<<<<
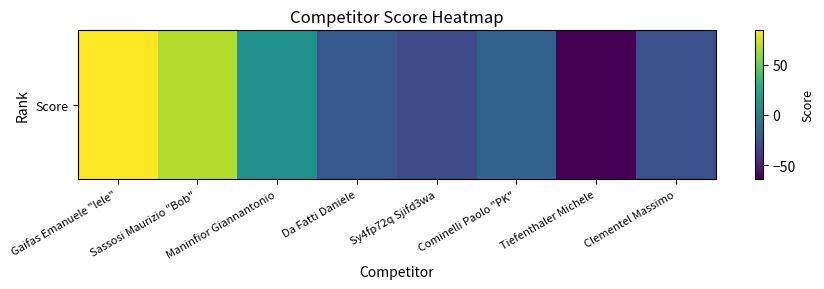

List the labels in order of value, smallest first.

Tiefenthaler Michele, Sy4fp72q Sjifd3wa, Clementel Massimo, Da Fatti Daniele, Cominelli Paolo "PK", Maninfior Giannantonio, Sassosi Maurizio "Bob", Gaifas Emanuele "lele"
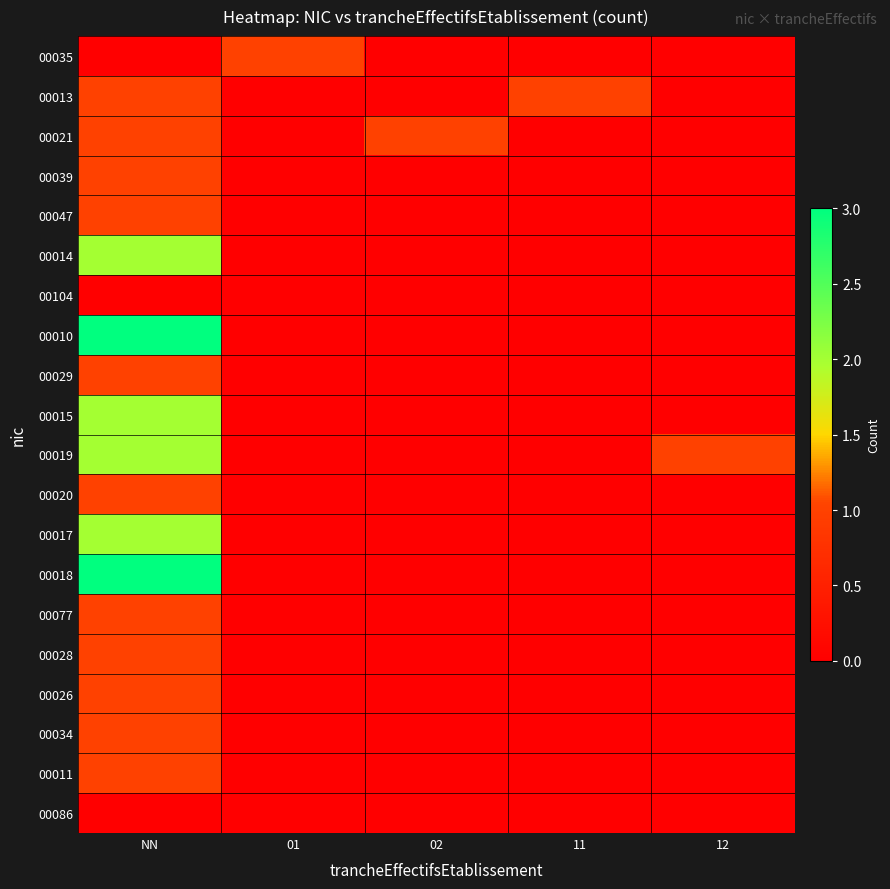

At NN, list the series in order from largest to smallest.

00010, 00018, 00014, 00015, 00019, 00017, 00013, 00021, 00039, 00047, 00029, 00020, 00077, 00028, 00026, 00034, 00011, 00035, 00104, 00086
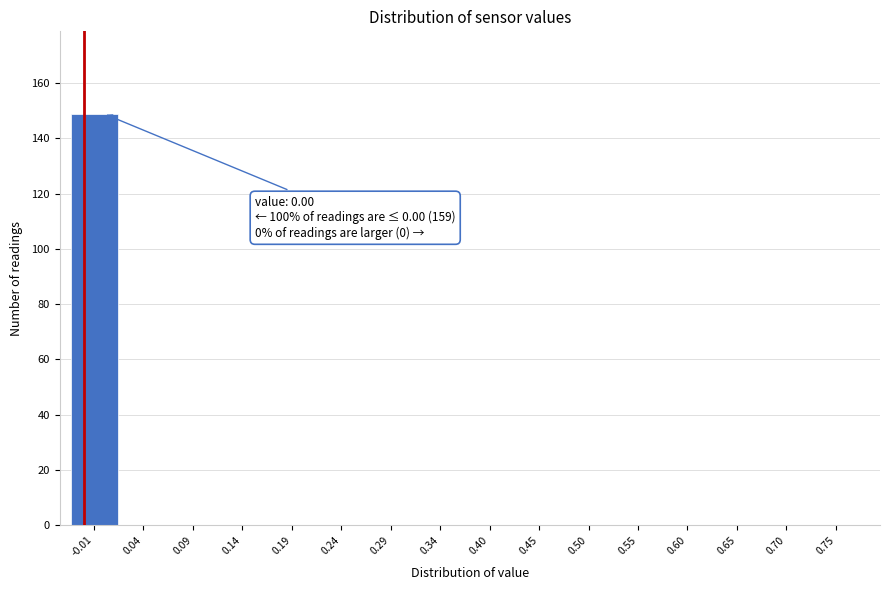

Reading right to left, extract all data points from this chart.

0.75=0	0.70=0	0.65=0	0.60=0	0.55=0	0.50=0	0.45=0	0.40=0	0.34=0	0.29=0	0.24=0	0.19=0	0.14=0	0.09=0	0.04=0	-0.01=149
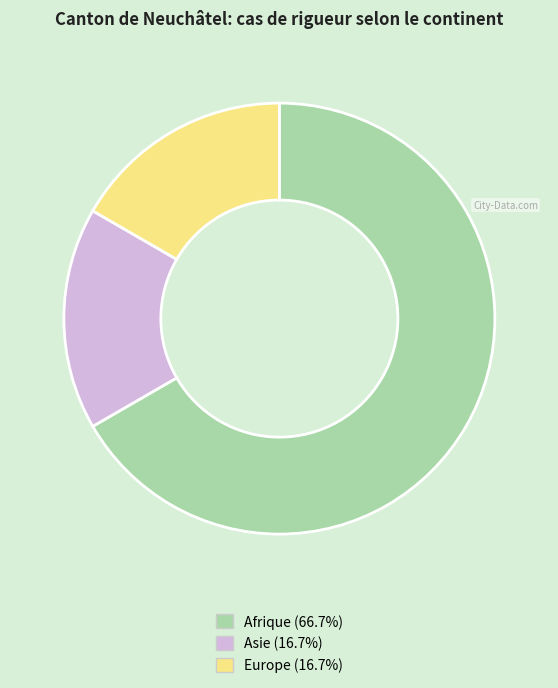

How many slices are in this pie chart?

3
>>>>
__Task prompt__. Recast all the entries above as a numbered list with one line per item. Skip the blank lines and leave out the pictures.

__Exercise result__.
1. List the labels in order of value, smallest first.
2. Tiefenthaler Michele, Sy4fp72q Sjifd3wa, Clementel Massimo, Da Fatti Daniele, Cominelli Paolo "PK", Maninfior Giannantonio, Sassosi Maurizio "Bob", Gaifas Emanuele "lele"
3. At NN, list the series in order from largest to smallest.
4. 00010, 00018, 00014, 00015, 00019, 00017, 00013, 00021, 00039, 00047, 00029, 00020, 00077, 00028, 00026, 00034, 00011, 00035, 00104, 00086
5. Reading right to left, extract all data points from this chart.
6. 0.75=0	0.70=0	0.65=0	0.60=0	0.55=0	0.50=0	0.45=0	0.40=0	0.34=0	0.29=0	0.24=0	0.19=0	0.14=0	0.09=0	0.04=0	-0.01=149
7. How many slices are in this pie chart?
8. 3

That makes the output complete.